> Data provided:
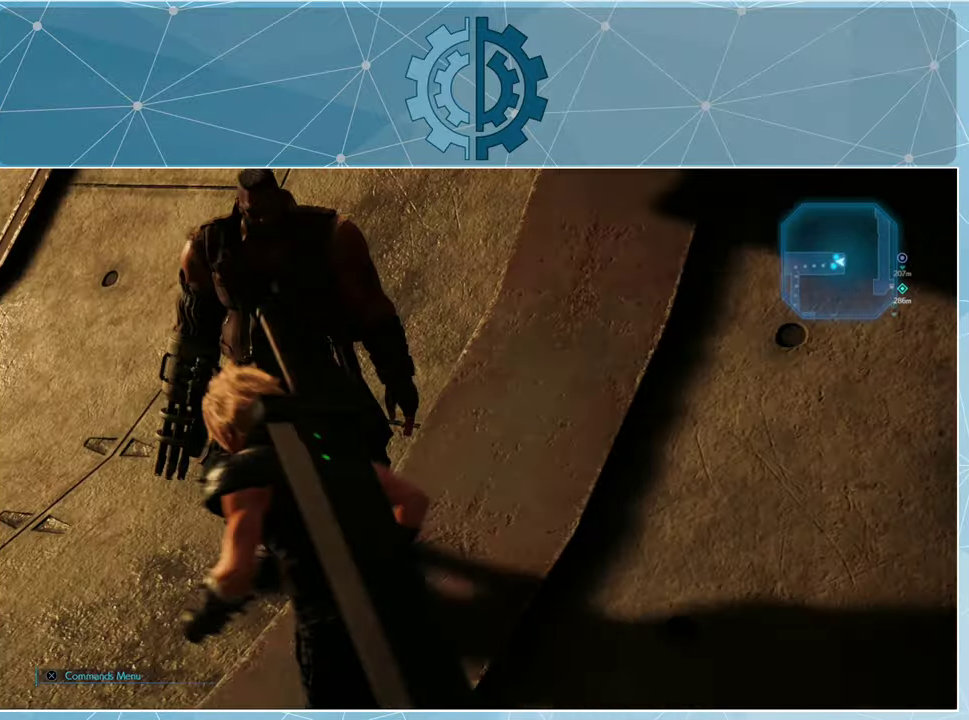
{"buttons": [], "left_stick": "center", "right_stick": "center", "events": [[300, "right_stick", "center"], [333, "left_stick", "center"]]}
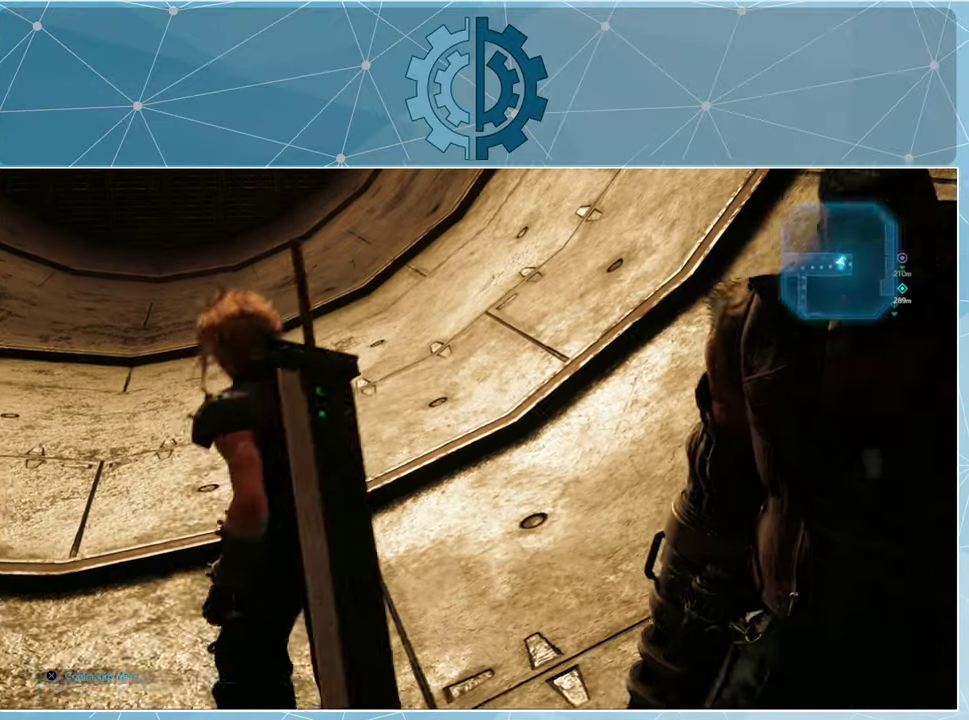
{"buttons": [], "left_stick": "center", "right_stick": "center", "events": []}
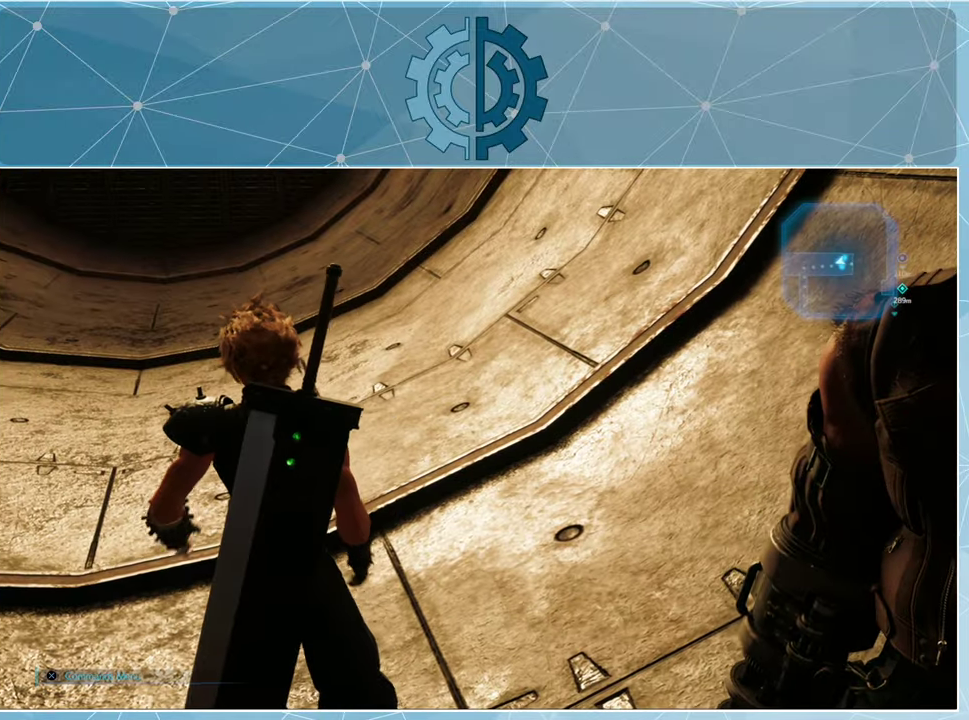
{"buttons": [], "left_stick": "center", "right_stick": "center", "events": []}
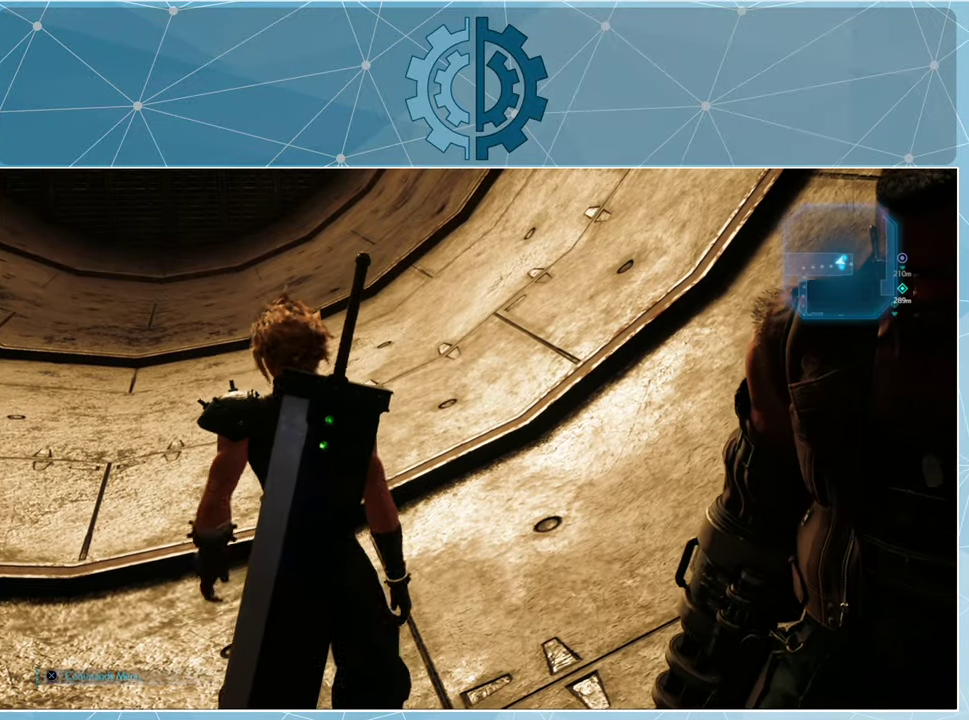
{"buttons": [], "left_stick": "center", "right_stick": "center", "events": [[333, "START", "down"], [433, "START", "up"]]}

> Required action: If a line holds a picture, skip the picture and transcribe the rest of the material exactly.

> Answer:
{"buttons": [], "left_stick": "center", "right_stick": "center", "events": [[300, "right_stick", "center"], [333, "left_stick", "center"]]}
{"buttons": [], "left_stick": "center", "right_stick": "center", "events": []}
{"buttons": [], "left_stick": "center", "right_stick": "center", "events": []}
{"buttons": [], "left_stick": "center", "right_stick": "center", "events": [[333, "START", "down"], [433, "START", "up"]]}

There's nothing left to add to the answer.